PM's national security adviser says there's been a 'breakdown' in how intelligence is shared
3 MPs have been now briefed by CSIS about Beijing's campaigns against them
Prime Minister Justin Trudeau's national security and intelligence adviser says that while Canada's security services failed to warn MPs and those at the highest levels of government about China's intimidation tactics in a timely manner, the breakdown in that process wasn't the fault of any one person.
"There is no one person. There is no single point of failure," Jody Thomas told a parliamentary committee Thursday morning.
"There was a flaw in the process."
The senior public servant's testimony comes after three MPs publicized information they've received from the Canadian Security Intelligence Service about the Chinese government's campaigns against them — and a week after a report called out serious problems with the way the government handles secret information.
Thomas told the procedure and House affairs committee she only learned recently that former Conservative leader Erin O'Toole and NDP MP Jenny Kwan were targeted by Beijing.
WATCH | O'Toole rises in House on foreign interference
Thomas told MPs CSIS briefed her on these cases over the "last three to four weeks" and that Trudeau himself only learned about them recently.
"How is that possible?" asked Conservative MP Micheal Cooper. "How is that conceivable?"
"I agree that there needs to be a better management of intelligence that is coming into deputy ministers' offices, ministers' offices, into the [National Security and Intelligence Adviser's office], in order to brief the prime minister," Thomas replied.

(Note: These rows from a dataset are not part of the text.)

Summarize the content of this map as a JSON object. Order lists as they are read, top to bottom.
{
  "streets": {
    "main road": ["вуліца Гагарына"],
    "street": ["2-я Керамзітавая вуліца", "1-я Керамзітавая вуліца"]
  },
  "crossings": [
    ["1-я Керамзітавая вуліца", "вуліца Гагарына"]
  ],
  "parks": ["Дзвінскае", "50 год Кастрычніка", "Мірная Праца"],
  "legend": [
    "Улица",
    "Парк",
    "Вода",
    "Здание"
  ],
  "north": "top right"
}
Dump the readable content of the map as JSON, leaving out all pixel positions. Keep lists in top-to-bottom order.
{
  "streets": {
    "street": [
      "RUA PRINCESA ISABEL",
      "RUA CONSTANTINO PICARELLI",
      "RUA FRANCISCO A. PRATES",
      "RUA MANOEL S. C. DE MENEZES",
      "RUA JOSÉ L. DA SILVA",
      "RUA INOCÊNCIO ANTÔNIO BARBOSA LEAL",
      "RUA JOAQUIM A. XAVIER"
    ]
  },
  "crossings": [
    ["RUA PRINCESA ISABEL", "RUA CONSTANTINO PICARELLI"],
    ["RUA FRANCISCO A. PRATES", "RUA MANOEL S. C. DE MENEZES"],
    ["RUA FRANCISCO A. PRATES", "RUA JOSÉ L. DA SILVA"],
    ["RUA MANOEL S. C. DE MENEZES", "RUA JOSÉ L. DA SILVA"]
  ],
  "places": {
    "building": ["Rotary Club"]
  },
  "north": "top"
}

"I understand completely that the information that has been leaked to the media or now briefed to members of Parliament is shocking and disturbing to hear. It should not have happened in this matter."
Earlier this week, both O'Toole and Kwan described the briefings they received from CSIS.
O'Toole told the House of Commons Tuesday that CSIS told him he has been an ongoing target of a Chinese government campaign of misinformation and "voter suppression" that covered the last federal election campaign.
Kwan told reporters Monday that CSIS told her she is an "evergreen" target for Beijing. Both O'Toole and Kwan said China's government is singling them out over their vocal support for democracy in Hong Kong and for religious and cultural minorities in China.
The procedure and House affairs committee has been studying Beijing's intimidation campaigns, including the targeting of Conservative MP Michael Chong.
No one person to blame: Thomas
In a report released last week, former governor general David Johnston — appointed by Trudeau as a special rapporteur on foreign interference — found evidence that Chinese officials contemplated taking unspecified action against Chong in 2021 and sought to build a profile on him.
Trudeau and Thomas have both said they only learned about the campaign against Chong after the Globe and Mail published a story last month.
Thomas said CSIS sent a memo in July 2021 to three deputy ministers across government, but the message effectively went into a "black hole."
WATCH | 'We have rectified' how ministers and PM will receive CSIS briefings: Thomas
Thomas, who took over the job of national security adviser in 2022, told MPs on the committee she won't speculate about what happened before her tenure.
"I think there was a breakdown in process. Not only a breakdown in process, I think an insufficient process," she said.
Citing a recent directive to CSIS ordering it to do a better job of informing MPs at risk, Thomas said the process has been "rectified." She also said she's brought in a process to better manage the flow of information at the deputy minister level.
"It is a system that has operated for years and we are adding structure to it," she said.
Blair didn't receive CSIS note on Chong: report
Johnston's report on foreign interference also found that CSIS sent an "issues management note" to the then-public safety minister Bill Blair, his chief of staff and his deputy minister in May of 2021. He said the note warned of "intelligence that the [People's Republic of China] intended to target Mr. Chong, another MP, and their family in China (if any)."
Johnston's report concluded that neither Blair nor members of his staff received the note because they didn't "have access to the Top Secret Network e-mail on which it was sent."
Blair told the committee that means CSIS authorized him to see the information but CSIS's director determined it wasn't information he needed to know. The minister said that when CSIS wanted to share sensitive information with him, it would arrange a briefing at a secure facility.
"I was never notified of the existence of that intelligence," Blair said Thursday, referring to the Chong note.
Outside of committee, Blair said he has "no idea" if his former deputy ever had access to the material and said he doesn't have enough information to say whether CSIS director David Vigneault is to blame for the intelligence-sharing failures.
Chong told reporters that the failure to notify him that his family might be targeted amounted to a "systemic breakdown in the machinery of government."
"It is certainly the most prominent, but not the only, example of poor information flow and processing between agencies, the public service and ministers," wrote Johnston in his report.